Put every line of the rows into a JSON list of strings, one string per line, leaving out blank lines and the pictures.

START Source records

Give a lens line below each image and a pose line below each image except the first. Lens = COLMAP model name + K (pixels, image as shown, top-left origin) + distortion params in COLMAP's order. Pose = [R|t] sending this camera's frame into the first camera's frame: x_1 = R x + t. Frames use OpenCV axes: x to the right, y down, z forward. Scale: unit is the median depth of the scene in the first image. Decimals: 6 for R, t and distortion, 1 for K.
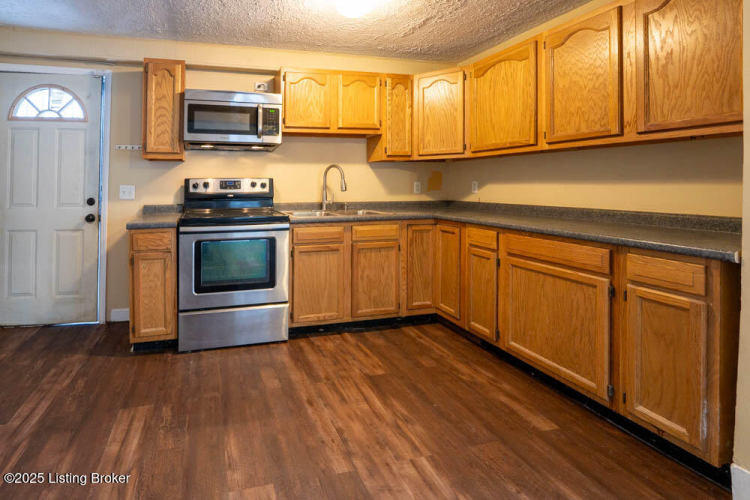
lens RADIAL K [[323.4, 0, 268.7], [0, 323.4, 183.5], [0, 0, 1]] dist [-0.001631, -0.000265]
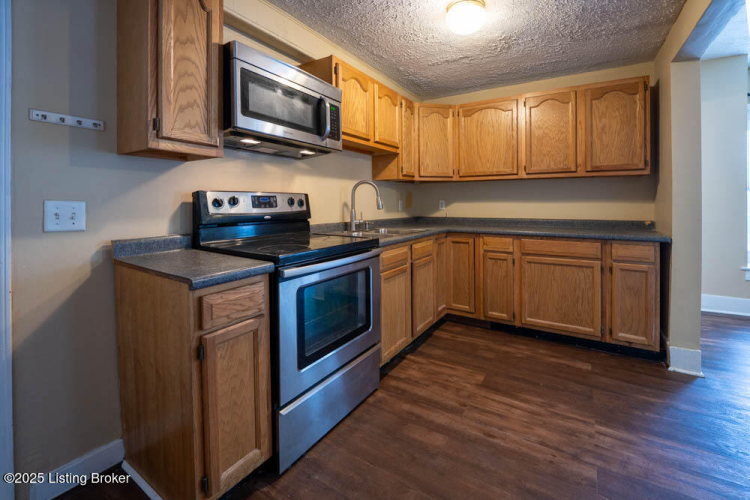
lens RADIAL K [[320.4, 0, 373.1], [0, 320.4, 208.2], [0, 0, 1]] dist [-0.003380, -0.000954]
pose [[0.702124, -0.007298, 0.712017, -0.579731], [-0.004455, 0.999883, 0.014641, 0.008990], [-0.712041, -0.013452, 0.702009, 0.459836]]
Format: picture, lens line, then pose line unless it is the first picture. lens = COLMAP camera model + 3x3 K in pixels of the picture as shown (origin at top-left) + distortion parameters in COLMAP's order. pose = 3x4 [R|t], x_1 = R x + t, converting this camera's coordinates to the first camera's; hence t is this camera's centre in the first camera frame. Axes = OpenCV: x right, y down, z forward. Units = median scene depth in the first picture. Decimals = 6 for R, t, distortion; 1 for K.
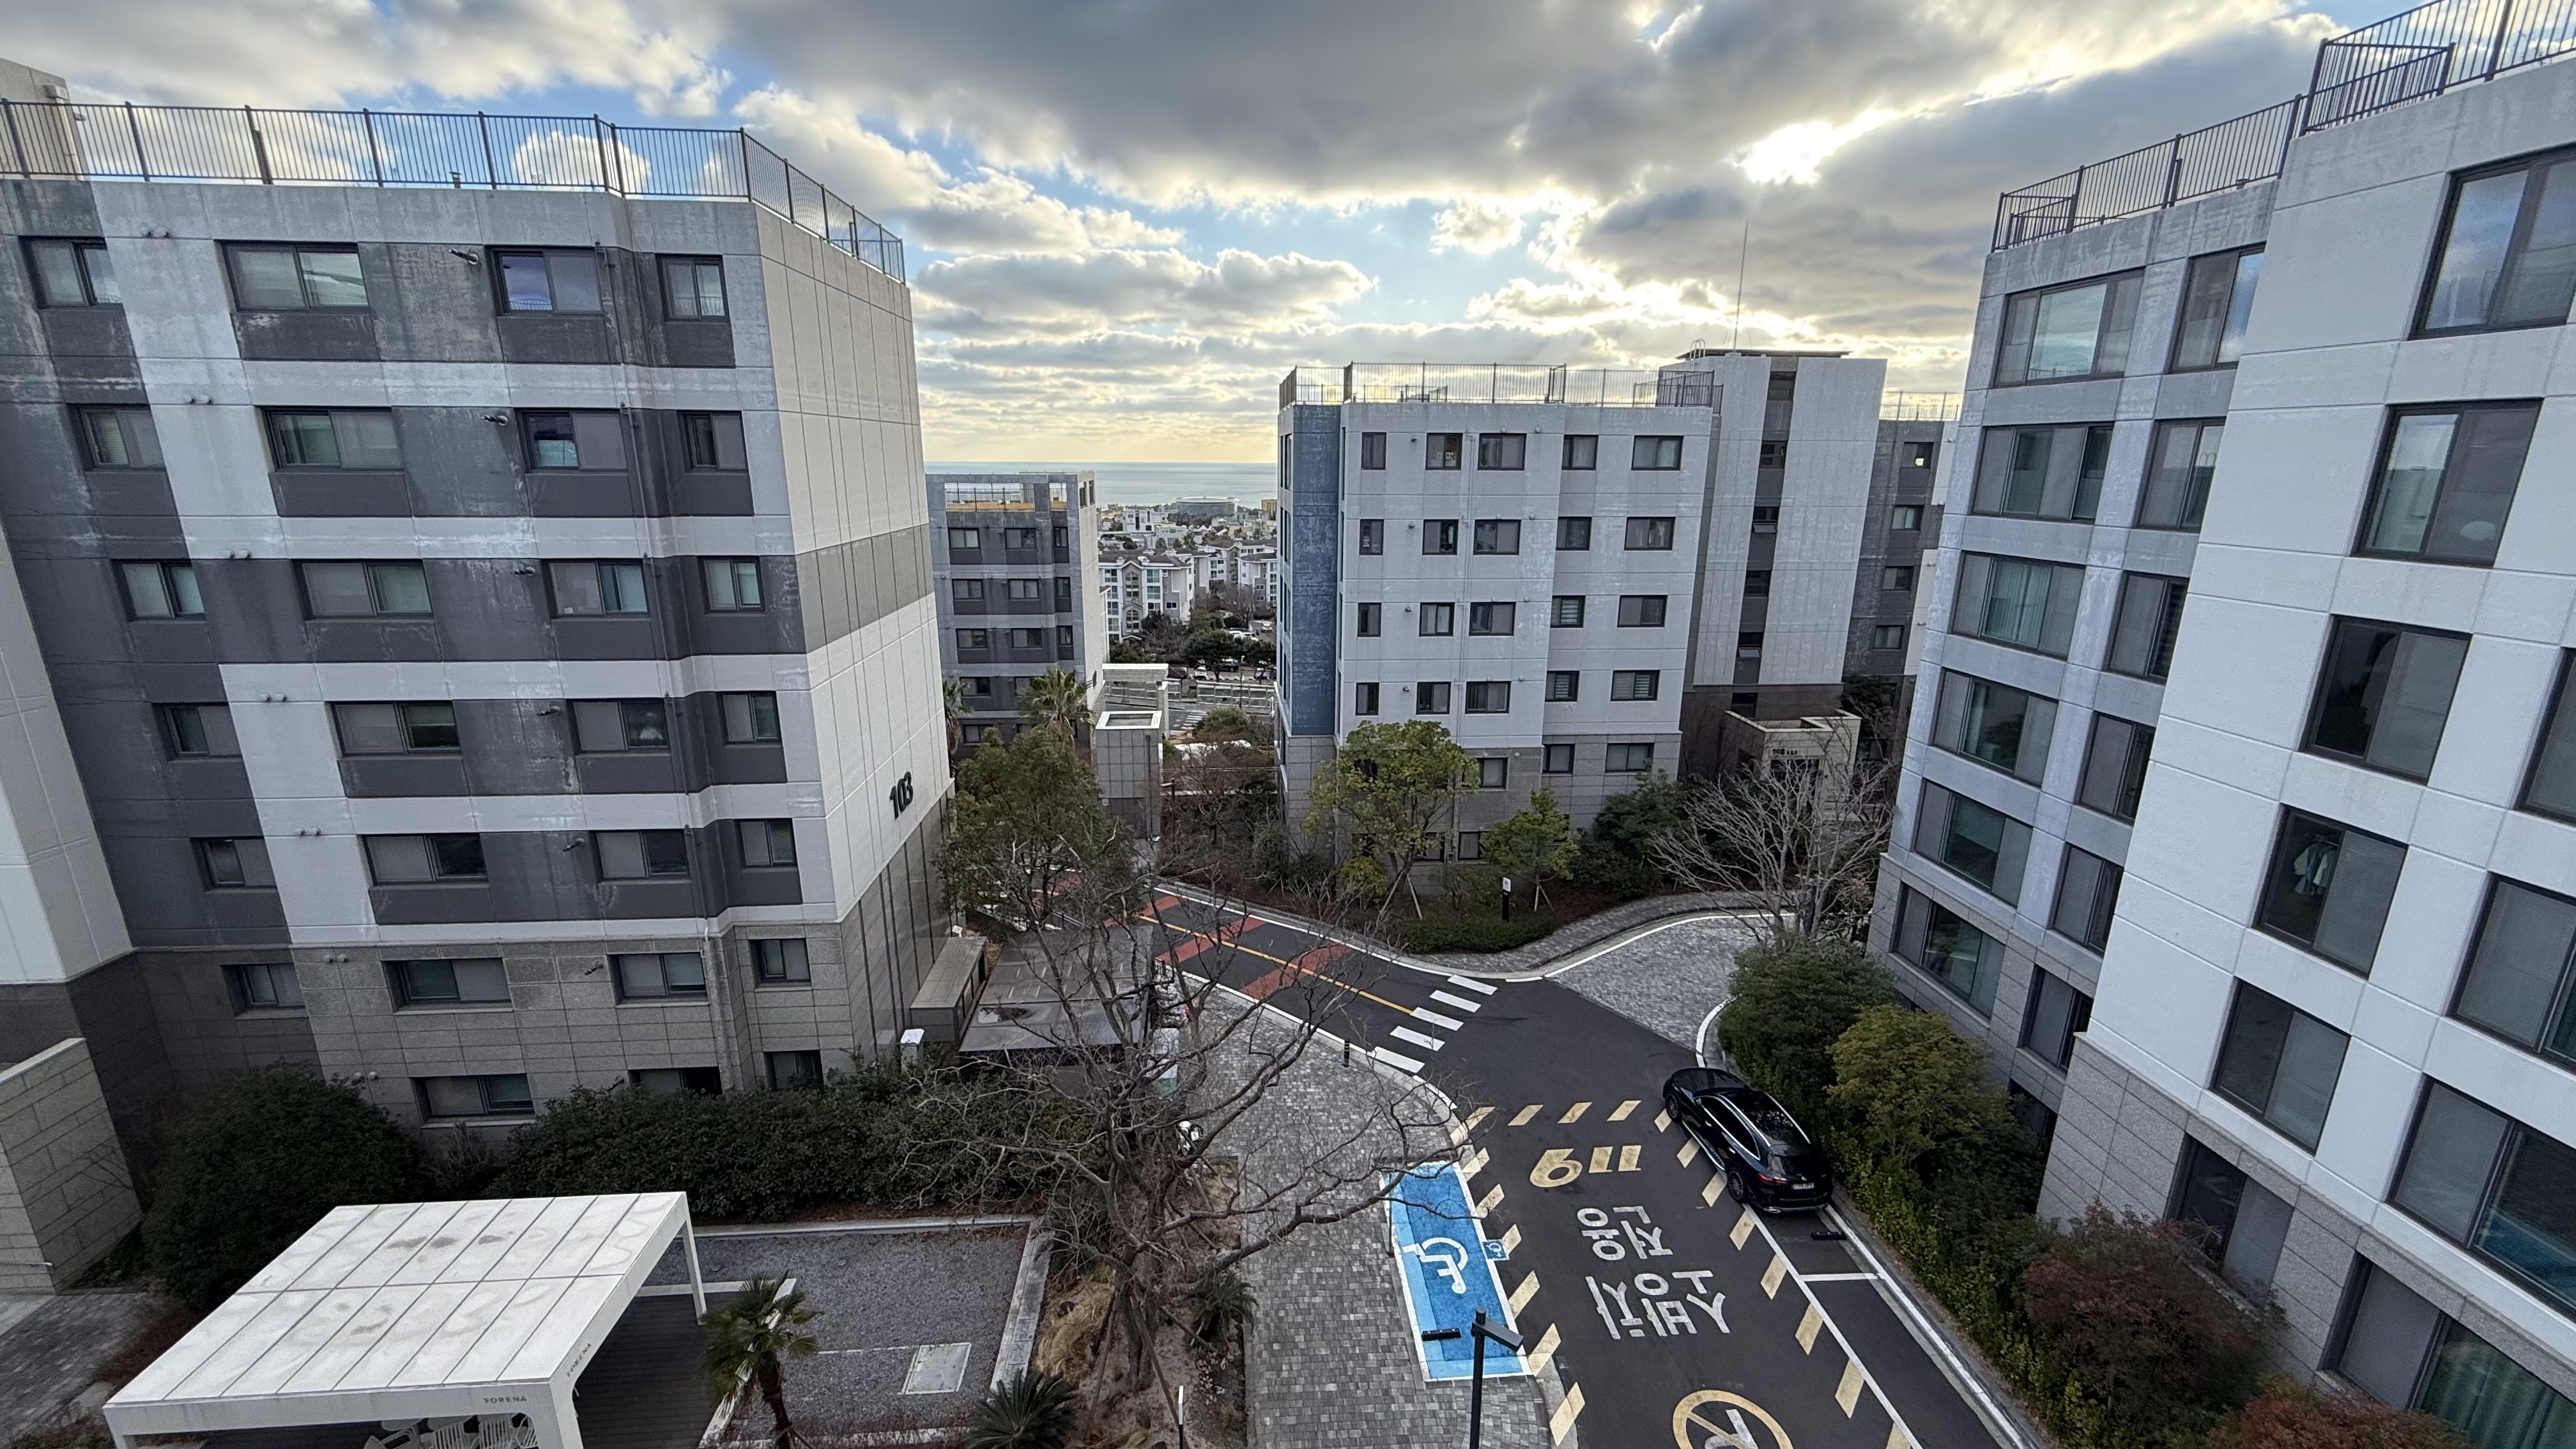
lens RADIAL K [[1033.7, 0, 1291.6], [0, 1033.7, 724.2], [0, 0, 1]] dist [-0.001241, 0.000044]
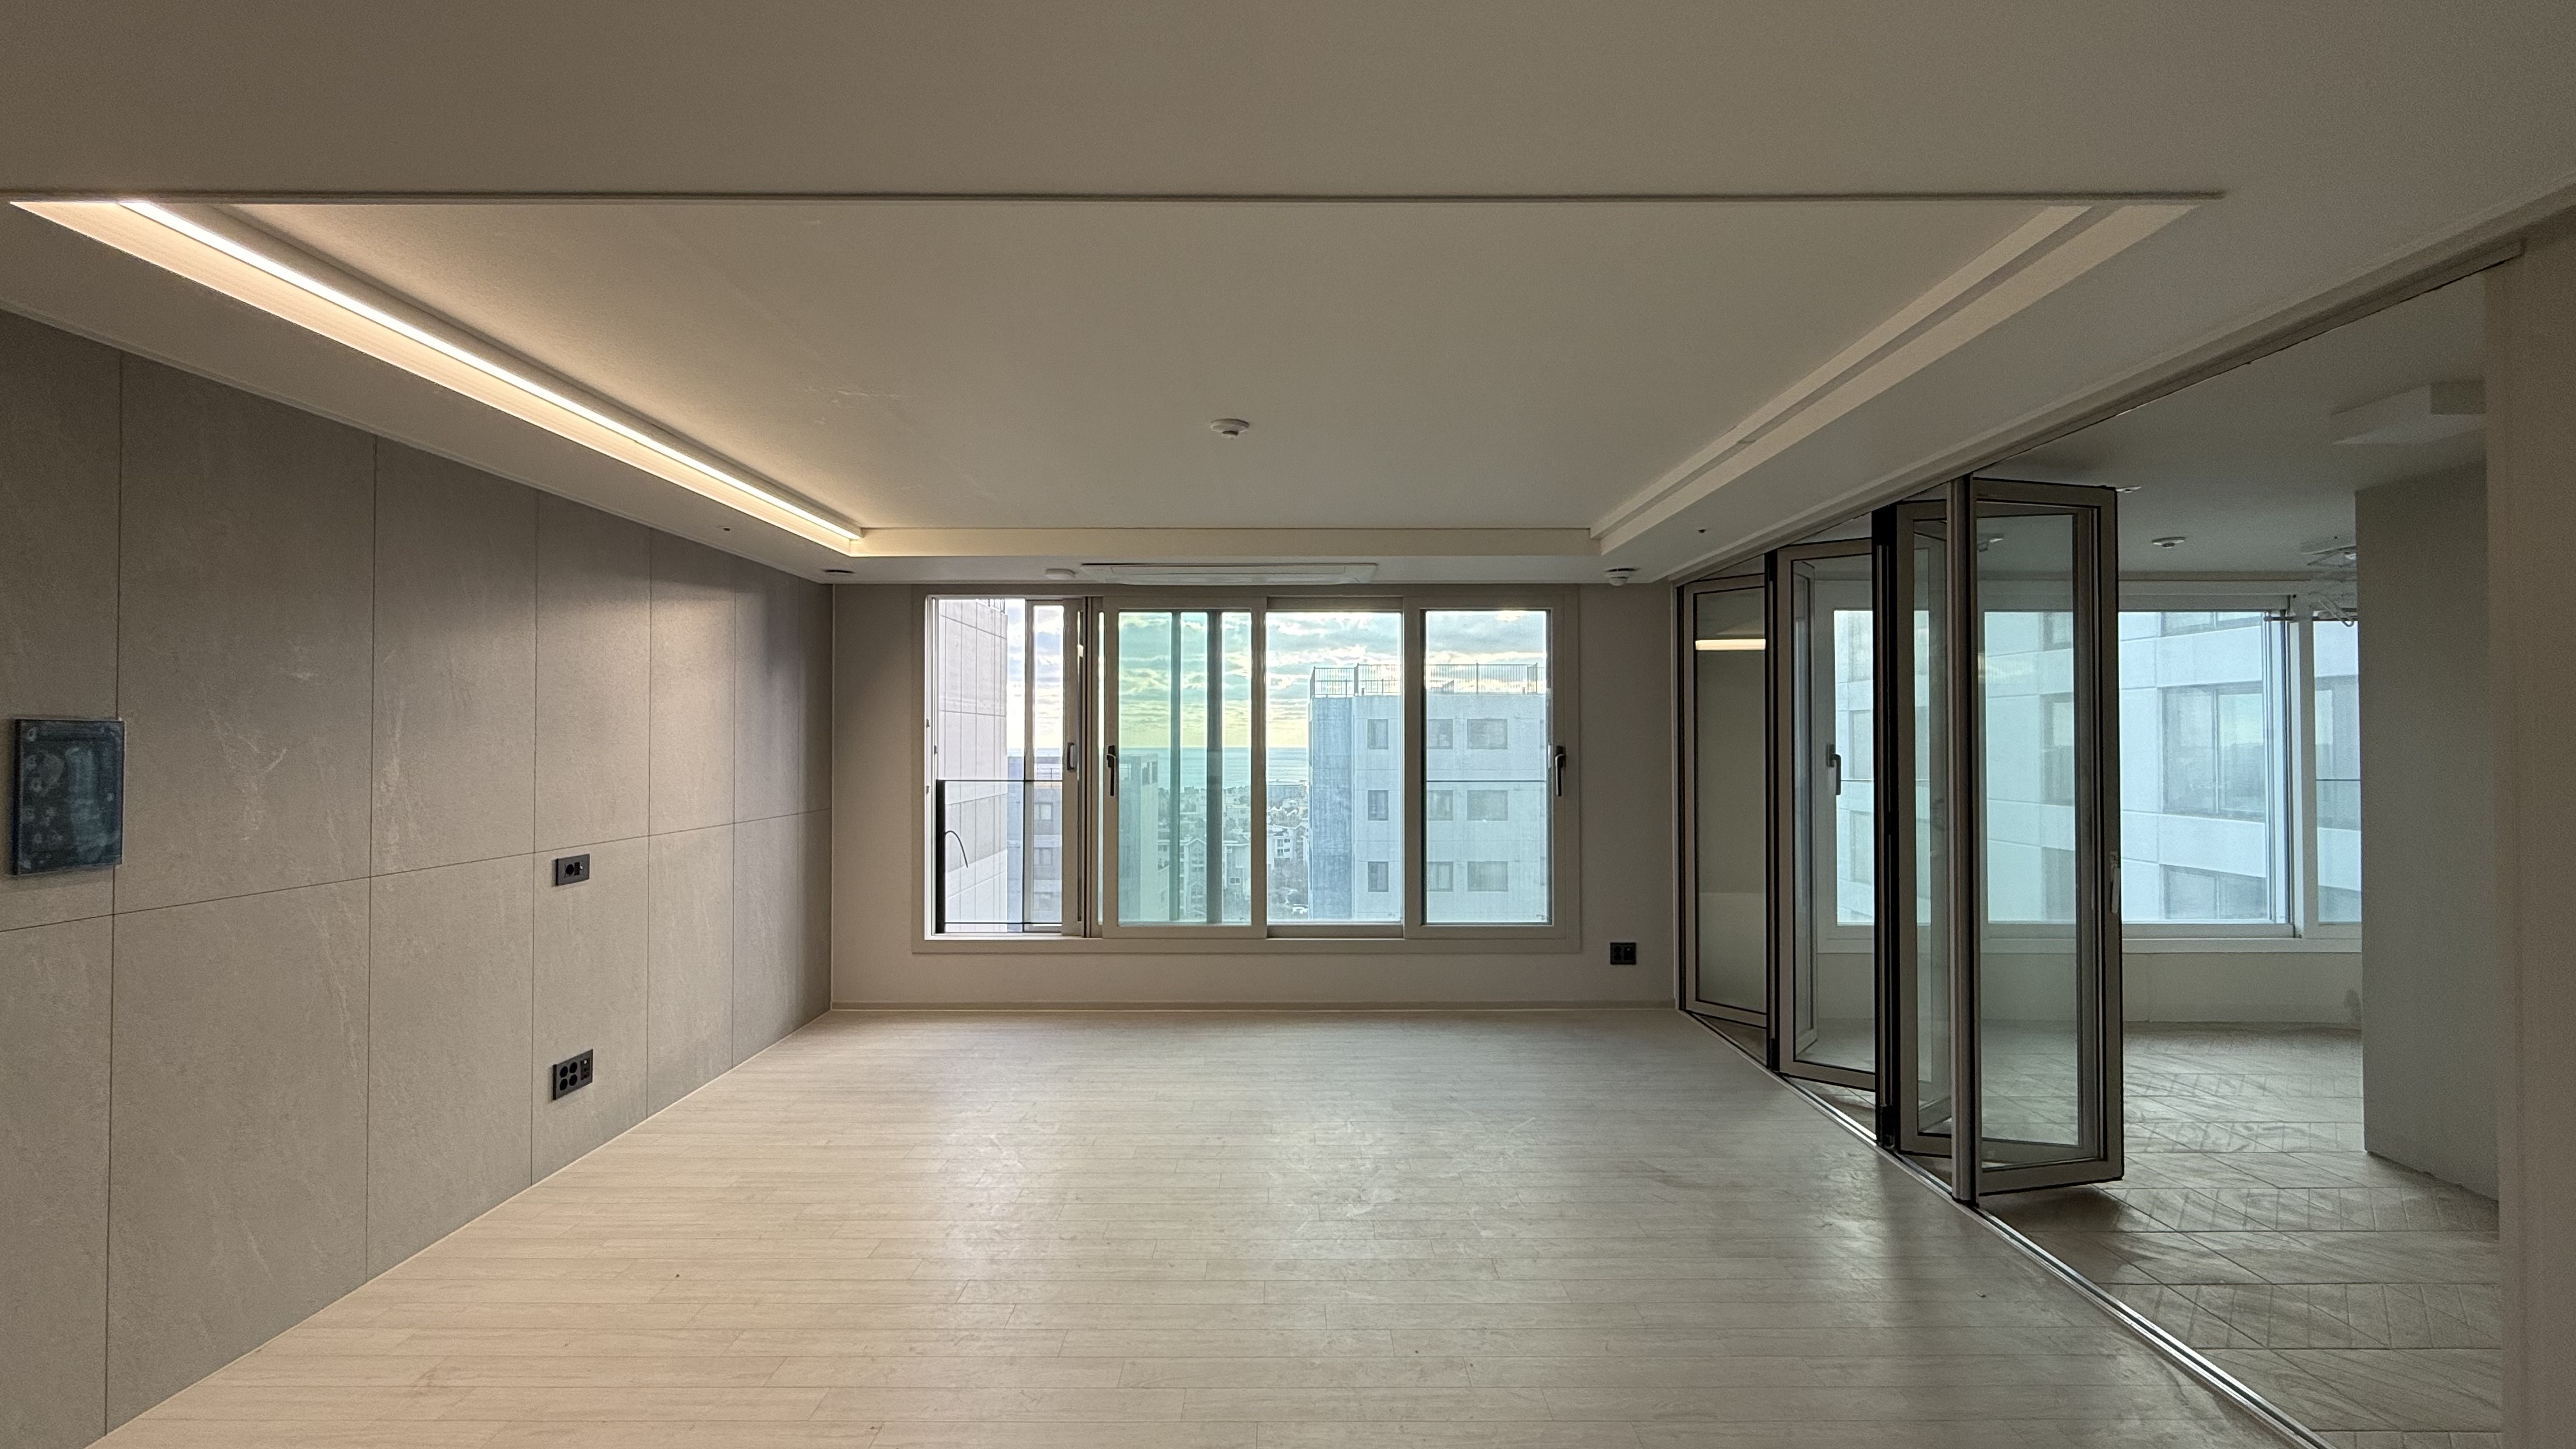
lens RADIAL K [[1033.7, 0, 1288.4], [0, 1033.7, 726.6], [0, 0, 1]] dist [-0.001241, 0.000044]
pose [[0.997710, -0.009872, -0.066905, 0.089030], [-0.008075, 0.964822, -0.262780, 0.066813], [0.067146, 0.262719, 0.962533, -0.251440]]
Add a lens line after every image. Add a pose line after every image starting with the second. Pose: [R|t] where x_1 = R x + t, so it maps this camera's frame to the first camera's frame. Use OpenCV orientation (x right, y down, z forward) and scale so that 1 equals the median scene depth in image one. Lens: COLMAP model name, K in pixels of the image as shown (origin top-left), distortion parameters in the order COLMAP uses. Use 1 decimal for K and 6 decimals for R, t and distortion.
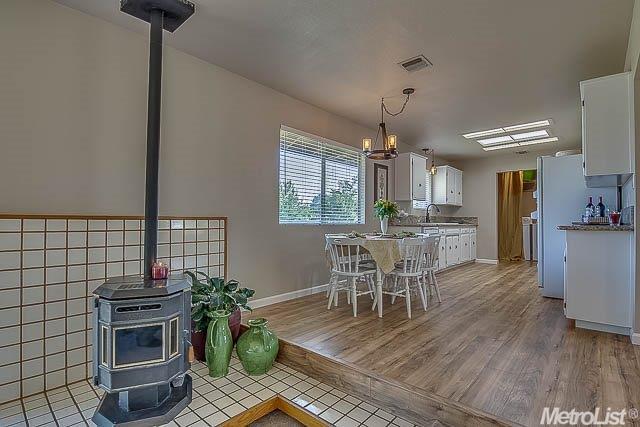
lens RADIAL K [[314.4, 0, 320.0], [0, 314.4, 213.5], [0, 0, 1]] dist [-0.020182, -0.006139]
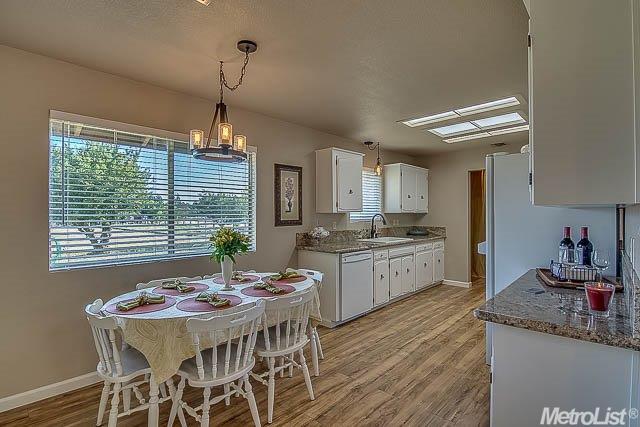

END Source records

* **Exercise response**:
[
  "Give a lens line below each image and a pose line below each image except the first. Lens = COLMAP model name + K (pixels, image as shown, top-left origin) + distortion params in COLMAP's order. Pose = [R|t] sending this camera's frame into the first camera's frame: x_1 = R x + t. Frames use OpenCV axes: x to the right, y down, z forward. Scale: unit is the median depth of the scene in the first image. Decimals: 6 for R, t and distortion, 1 for K.",
  "lens RADIAL K [[323.4, 0, 268.7], [0, 323.4, 183.5], [0, 0, 1]] dist [-0.001631, -0.000265]",
  "lens RADIAL K [[320.4, 0, 373.1], [0, 320.4, 208.2], [0, 0, 1]] dist [-0.003380, -0.000954]",
  "pose [[0.702124, -0.007298, 0.712017, -0.579731], [-0.004455, 0.999883, 0.014641, 0.008990], [-0.712041, -0.013452, 0.702009, 0.459836]]",
  "Format: picture, lens line, then pose line unless it is the first picture. lens = COLMAP camera model + 3x3 K in pixels of the picture as shown (origin at top-left) + distortion parameters in COLMAP's order. pose = 3x4 [R|t], x_1 = R x + t, converting this camera's coordinates to the first camera's; hence t is this camera's centre in the first camera frame. Axes = OpenCV: x right, y down, z forward. Units = median scene depth in the first picture. Decimals = 6 for R, t, distortion; 1 for K.",
  "lens RADIAL K [[1033.7, 0, 1291.6], [0, 1033.7, 724.2], [0, 0, 1]] dist [-0.001241, 0.000044]",
  "lens RADIAL K [[1033.7, 0, 1288.4], [0, 1033.7, 726.6], [0, 0, 1]] dist [-0.001241, 0.000044]",
  "pose [[0.997710, -0.009872, -0.066905, 0.089030], [-0.008075, 0.964822, -0.262780, 0.066813], [0.067146, 0.262719, 0.962533, -0.251440]]",
  "Add a lens line after every image. Add a pose line after every image starting with the second. Pose: [R|t] where x_1 = R x + t, so it maps this camera's frame to the first camera's frame. Use OpenCV orientation (x right, y down, z forward) and scale so that 1 equals the median scene depth in image one. Lens: COLMAP model name, K in pixels of the image as shown (origin top-left), distortion parameters in the order COLMAP uses. Use 1 decimal for K and 6 decimals for R, t and distortion.",
  "lens RADIAL K [[314.4, 0, 320.0], [0, 314.4, 213.5], [0, 0, 1]] dist [-0.020182, -0.006139]"
]